• DIRECTIONS FOR THIS TASK: Could you return every line of the dataset items below unchanged, character for character?

(Dataset items)
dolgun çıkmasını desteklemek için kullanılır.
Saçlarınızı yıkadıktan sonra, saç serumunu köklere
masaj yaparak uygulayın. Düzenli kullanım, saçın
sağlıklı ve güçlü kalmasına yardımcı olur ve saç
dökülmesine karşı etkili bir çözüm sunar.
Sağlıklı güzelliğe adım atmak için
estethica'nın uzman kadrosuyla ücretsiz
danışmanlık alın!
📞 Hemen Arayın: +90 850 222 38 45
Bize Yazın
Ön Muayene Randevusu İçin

• TASK OUTPUT:
dolgun çıkmasını desteklemek için kullanılır.
Saçlarınızı yıkadıktan sonra, saç serumunu köklere
masaj yaparak uygulayın. Düzenli kullanım, saçın
sağlıklı ve güçlü kalmasına yardımcı olur ve saç
dökülmesine karşı etkili bir çözüm sunar.
Sağlıklı güzelliğe adım atmak için
estethica'nın uzman kadrosuyla ücretsiz
danışmanlık alın!
📞 Hemen Arayın: +90 850 222 38 45
Bize Yazın
Ön Muayene Randevusu İçin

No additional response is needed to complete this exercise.